Representatives of eight non-state armed groups and the Burma Army agreed to a code of conduct for signatories to the so-called nationwide ceasefire agreement during their second Joint Implementation Coordination Meeting on Wednesday, just over a month after signing the peace pact.
The meeting in Naypyidaw was led by Vice President Dr. Sai Mauk Kham on the government side and Pado Kwe Htoo Win for the non-state armies, comprising seven ethnic rebel groups and the All Burma Students’ Democratic Front (ABSDF). The two-day meeting that began this week on Tuesday also discussed the road ahead for Burma’s peace process and reviewed progress made at the stakeholders’ previous meeting at the end of October, according to participants.
“We were able to approve the Joint Monitoring Committee members, the guidelines for the JMC tasks and the code of conduct for the armed groups [both government and rebel] to follow,” said Pado Kwe Htoo Win, the Karen National Union (KNU) secretary and an ethnic leader attending the Joint Implementation Coordination Meeting.
The joint committee is made up of 26 representatives tasked with monitoring implementation of the ceasefire agreement. Ten representatives have been drawn each from the government and from among the eight ceasefire signatories, with the remaining six representatives being civilian leaders put forward by both sides. One member of the latter contingent is Ko Ko Gyi, a prominent pro-democracy leader with the 88 Generation Peace and Open Society.
At the Union level, the Joint Monitoring Committee is being chaired by Lt-Gen Yar Pyay of the Burma Army, with Gen. Saw Isaac Po of the KNU serving as vice chairman. They will form the respective state-level Joint Monitoring Committees in Shan, Chin and Karen states, where rebel signatories to the ceasefire control territory.
Formation of the Joint Monitoring Committee is in line with the peace process framework laid out in the nationwide ceasefire agreement signed on Oct. 15 in Naypyidaw.

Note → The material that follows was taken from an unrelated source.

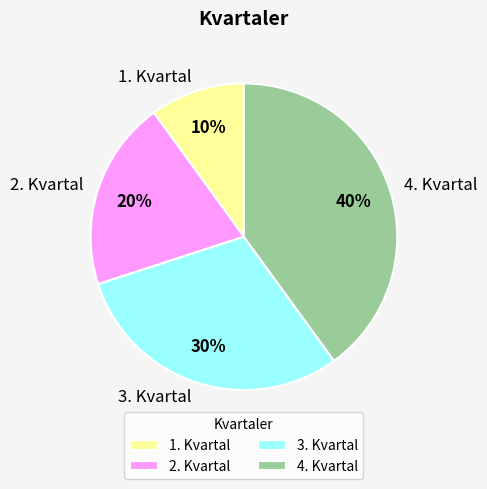

The 2. Kvartal slice represents 5% of the pie. True or false?

False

Salai Yaw Aung, an ABSDF central committee member and a member of the Joint Monitoring Committee, told The Irrawaddy that negotiations were on track to see the commencement of a political dialogue by mid-January.
Since the signing of the nationwide ceasefire accord, there had been no clashes between government troops in Karen State and parts of Shan State controlled by the Restoration Council of Shan State (RCSS), a ceasefire signatory, Salai Yaw Aung said.
The same cannot be said, however, for areas in Shan and Kachin states controlled by the Shan State Army-North (SSA-N) and Kachin Independence Army (KIA), which have not yet signed the ceasefire and have been subject in recent weeks to intensified Burma Army offensives.
Several of the country’s most formidable ethnic armed groups have not signed onto the nationwide ceasefire agreement.
Pado Kwe Htoo Win said signatories to the accord had not engaged in further fighting with the government “because we all value the NCA [nationwide ceasefire agreement] text,” while adding that he was concerned by the ongoing hostilities in Shan and Kachin states.
“Because we have this NCA text, which is meant to stop the war nationwide—all of the participating groups in drafting the NCA also wanted the war to stop—we told the government representatives to help stop the current conflicts in Shan State,” he said.
The Burma Army mouthpiece Myawady, which was cited by the Global New Light of Myanmar on Wednesday, said aerial strikes had been used on a KIA camp in Kachin State’s Mohnyin Township.
“The Tatmadaw are continuing to comb the area of the KIA,” the English-language daily reported.
The ceasefire implementation team is due to meet with representatives of the country’s 91 political parties on Saturday to discuss drafting a framework for the political dialogue, which is supposed to commence within 90 days of the ceasefire signing.
There will be 16 representatives each from the government, non-state armed groups and political parties involved in drafting the framework, Pado Kwe Htoo Win said. State media on Thursday called the as-yet-unformed body the Union Peace Dialogue Joint Committee, reporting that it would be required to draft the framework for political dialogue within 60 days of the 48-member committee’s formation.
Correction: A previous version of this story transliterated the name of the vice chairman of the Joint Monitoring Committee as Saw Aik Zet Phone.